Assignment =
Would you go through the records below and copy each line with the string "width"?

Data for this task =
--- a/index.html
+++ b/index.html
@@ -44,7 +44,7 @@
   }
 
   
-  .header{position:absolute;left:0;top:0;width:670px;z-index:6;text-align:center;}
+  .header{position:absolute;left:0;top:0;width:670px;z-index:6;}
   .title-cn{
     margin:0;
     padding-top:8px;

Finished task =
-  .header{position:absolute;left:0;top:0;width:670px;z-index:6;text-align:center;}
+  .header{position:absolute;left:0;top:0;width:670px;z-index:6;}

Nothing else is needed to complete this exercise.